Given passage:
Pere Navarro i Morera (born 23 December 1959) is a Spanish politician and member of the Socialists' Party of Catalonia, formerly First Secretary of the PSC between 2011 and 2014.

== Biography ==
He has a degree in Biology from the Autonomous University of Barcelona (UAB) and is married with two daughters. He began his membership of the PSC-Congrés in 1977. He was one of the founders of the Socialist Youth of Catalonia in Terrassa and in 1982 he was on the PSC's list for the general elections. In 1983, he was responsible for the PSC's campaign in the municipal elections in Terrassa.

In 1987, he was elected a councillor in the Terrassa town council, becoming assistant to the town planning department. Four years later he was appointed president of District 5. In 1994, he was elected first secretary of the PSC in Terrassa and the following year he was appointed councillor for Citizen Participation and Youth. Later, in 1998, he was appointed to another council, that of Culture. In 1999, he was appointed fourth deputy mayor, a post he held simultaneously with the councils of Culture and Solidarity and International Cooperation, and continued with these responsibilities until 2002, when he replaced the then mayor, Manuel Royes.

In the 2003 municipal elections, he was head of the PSC list in Terrassa and won 13 of the 27 councillors on the council. He was invested as mayor thanks to a pact with ICV-EUiA and ERC, a result that he repeated in 2007. In the 2011 municipal elections, although he lost two councillors, he re-validated the mayor's office after a pact with ICV-EUiA.

In 2011, following his party's results in the general elections, he ran as a candidate to lead the PSC.3 On 17 December 2011, at the 12th party congress, he was elected first secretary of the PSC with 73.06% of the votes.

Extracted data:
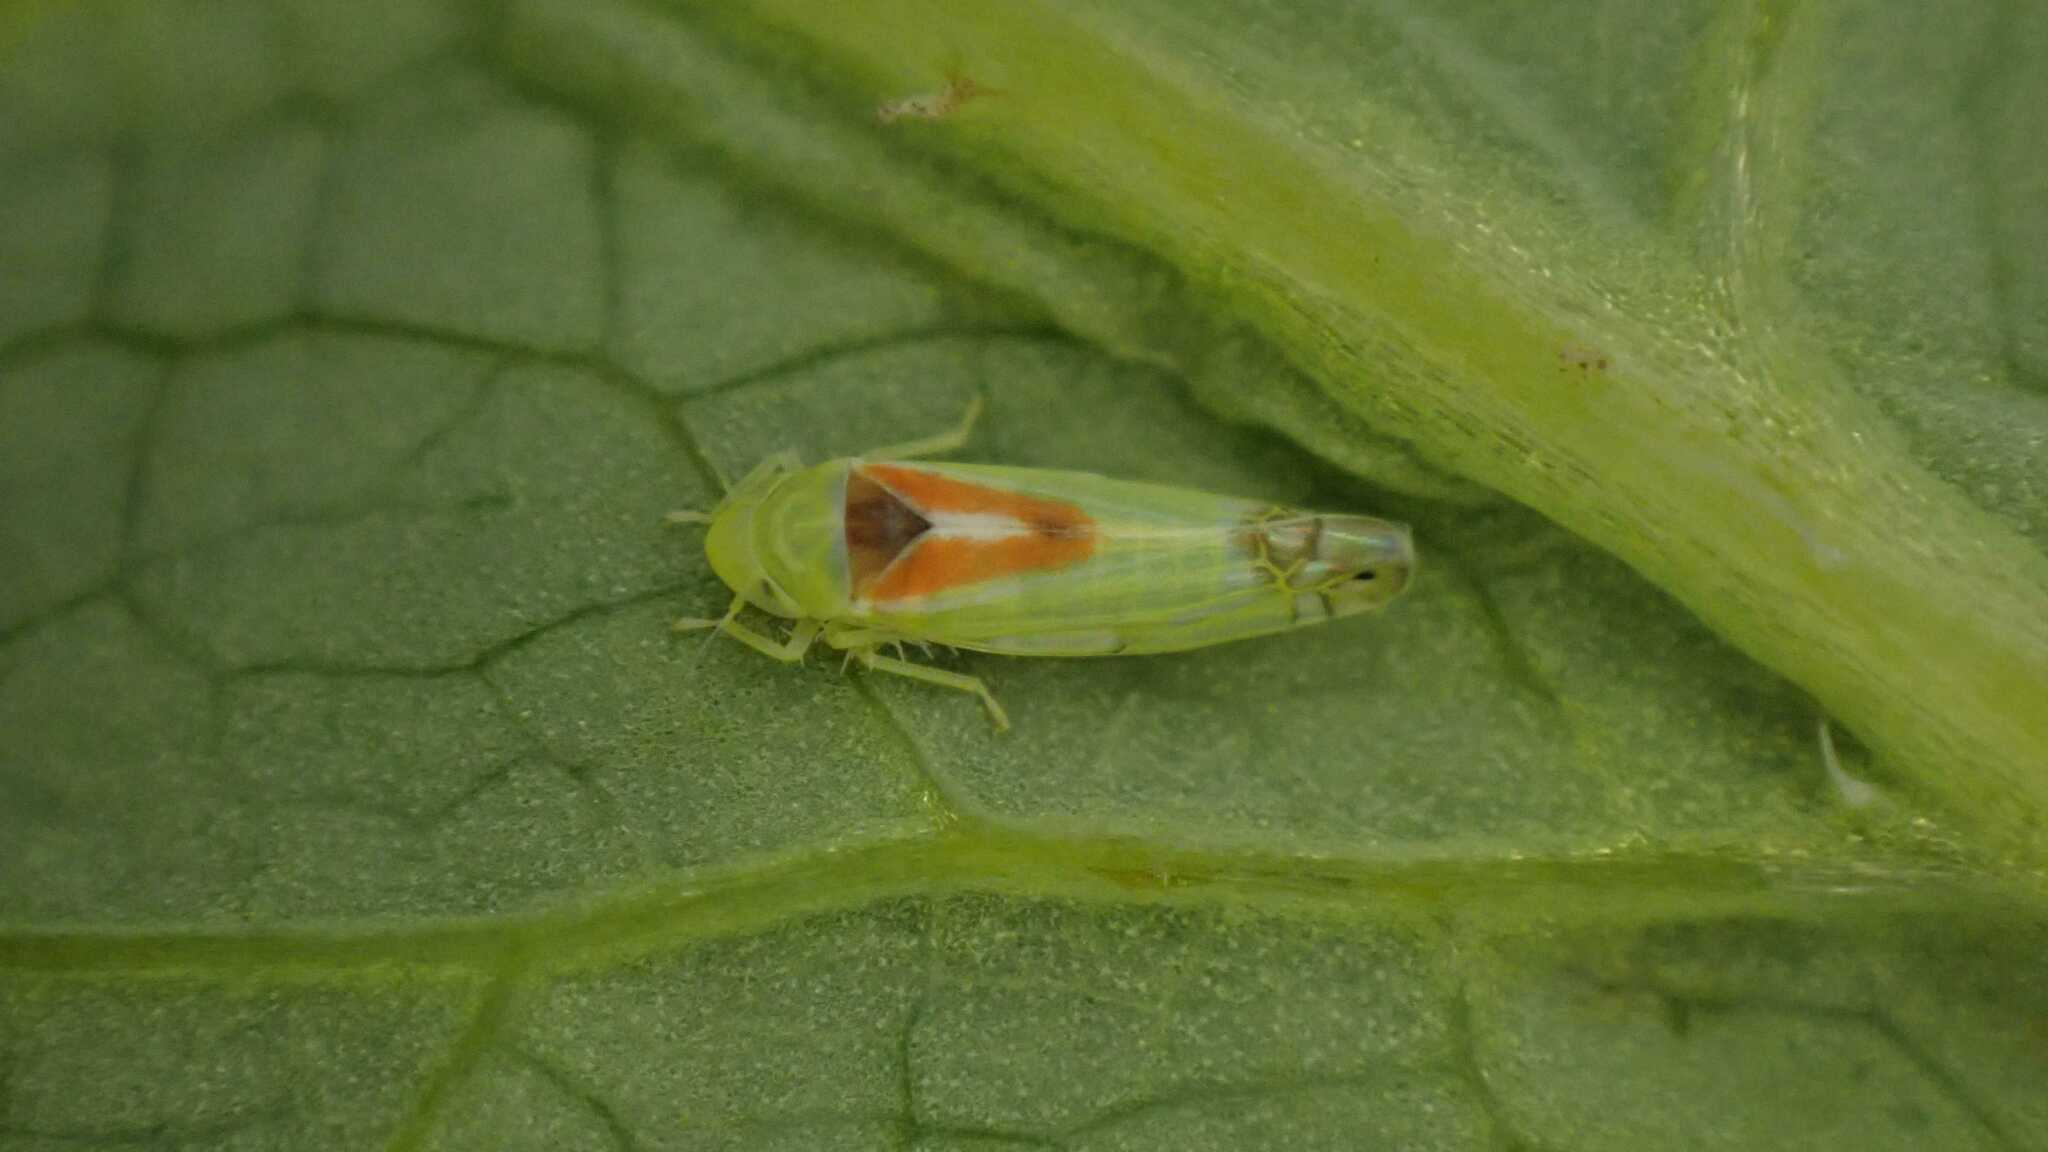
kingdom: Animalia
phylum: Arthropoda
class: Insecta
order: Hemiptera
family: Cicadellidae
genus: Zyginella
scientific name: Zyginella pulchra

Your tasks:
1) From the Pere Navarro biography, set down everything from "In 2011, following" down to "of the votes.", word for word.
2) Take the Pere Navarro biography further, starting right after its last sentence.

Per-task answers:
1)
In 2011, following his party's results in the general elections, he ran as a candidate to lead the PSC.3 On 17 December 2011, at the 12th party congress, he was elected first secretary of the PSC with 73.06% of the votes.

2)
On September 30, 2012, he was elected as candidate to the Generalitat of Catalonia by the Socialist Party of Catalonia in the elections to the Parliament of Catalonia. In these elections he obtained 14.6% of the votes and 20 seats, being the second force in terms of votes but the third in terms of number of seats, these being the worst results in the history of the PSC in an autonomous election. On 30 November 2012, he resigned as mayor of Tarrasa to focus on his work within the PSC from the Parliament of Catalonia.

In July 2018, he was elected as the new special delegate of the State to the Barcelona Free Zone Consortium (CZFB) by the government of Pedro Sánchez and is appointed president of the Executive Committee.

== Debacle in the 2014 European elections and Pere Navarro's resignation as PSC Secretary General ==
After his party's electoral debacle in the 2014 European Parliament Elections and the criticism of the Catalanist sector of the PSC for his management of the general secretariat led him to present the resignation as the party's general secretary, holding this position for the shortest period of time in the history of his party. After his resignation, he was appointed first secretary of the Parliament of Catalonia.